Exercise instructions
Within the data that follows, set down exactly the lines from the one containing "pinky mcp: (396, 326)" through the one containing "middle mcp: (614, 303)", both ends included.

Dataset records
★ ★ ★
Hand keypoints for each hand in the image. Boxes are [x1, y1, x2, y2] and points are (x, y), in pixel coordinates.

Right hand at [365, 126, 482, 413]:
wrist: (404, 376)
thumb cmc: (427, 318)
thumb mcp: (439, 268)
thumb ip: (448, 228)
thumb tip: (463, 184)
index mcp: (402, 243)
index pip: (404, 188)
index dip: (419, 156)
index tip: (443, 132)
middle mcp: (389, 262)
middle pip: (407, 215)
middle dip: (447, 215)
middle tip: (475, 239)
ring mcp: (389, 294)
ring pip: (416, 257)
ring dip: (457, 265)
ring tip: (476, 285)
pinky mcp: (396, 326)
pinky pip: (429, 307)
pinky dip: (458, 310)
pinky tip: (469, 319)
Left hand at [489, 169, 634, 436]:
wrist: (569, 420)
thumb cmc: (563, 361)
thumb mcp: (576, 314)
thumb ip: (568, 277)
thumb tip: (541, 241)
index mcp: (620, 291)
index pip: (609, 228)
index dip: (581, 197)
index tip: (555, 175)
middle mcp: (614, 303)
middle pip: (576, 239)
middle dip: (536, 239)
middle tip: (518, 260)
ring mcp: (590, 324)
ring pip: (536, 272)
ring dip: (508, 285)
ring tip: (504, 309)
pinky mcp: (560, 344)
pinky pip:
★ ★ ★
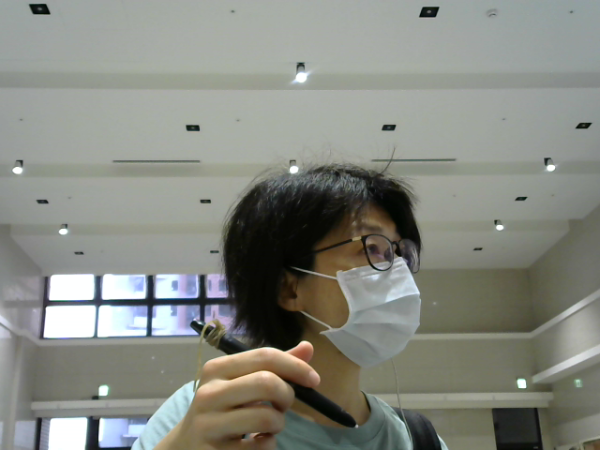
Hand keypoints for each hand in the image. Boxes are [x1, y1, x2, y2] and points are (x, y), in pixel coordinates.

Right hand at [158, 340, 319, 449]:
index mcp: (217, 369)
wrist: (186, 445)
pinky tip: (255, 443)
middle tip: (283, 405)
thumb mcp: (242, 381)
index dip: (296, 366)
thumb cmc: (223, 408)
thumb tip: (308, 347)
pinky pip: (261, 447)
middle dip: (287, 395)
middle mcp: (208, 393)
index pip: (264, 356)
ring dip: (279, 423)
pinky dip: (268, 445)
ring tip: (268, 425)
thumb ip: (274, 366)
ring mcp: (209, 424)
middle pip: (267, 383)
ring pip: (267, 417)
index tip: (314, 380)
★ ★ ★
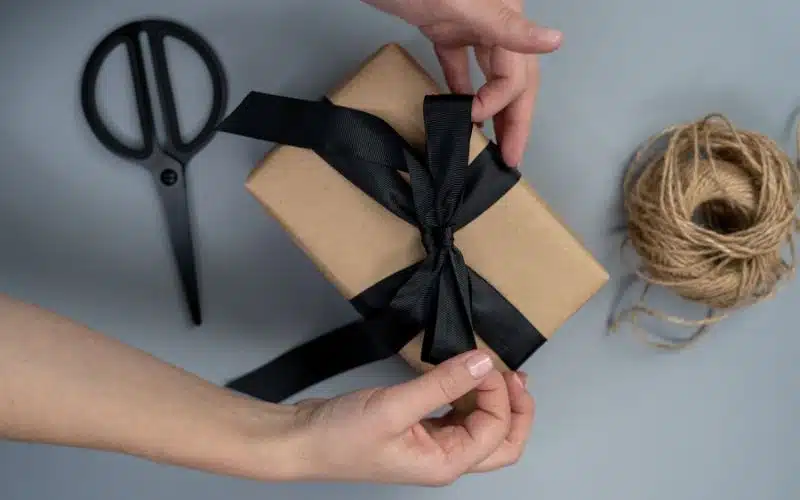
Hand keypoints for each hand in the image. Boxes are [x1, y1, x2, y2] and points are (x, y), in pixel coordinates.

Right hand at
★ ★ ★
Written solution
pinky mcp: (396, 326)
pinky pip: (429, 307)
pinky dip: (458, 310)
pinky tip: (469, 319)
Left hand at [489, 169, 634, 436]:
wrist: (569, 420)
thumb cmc: (563, 361)
thumb mcp: (576, 314)
thumb ip: (568, 277)
thumb tip: (541, 241)
index mcp: (620, 291)
index pip: (609, 228)
index dip: (581, 197)
index tip: (555, 175)
middle mcp: (614, 303)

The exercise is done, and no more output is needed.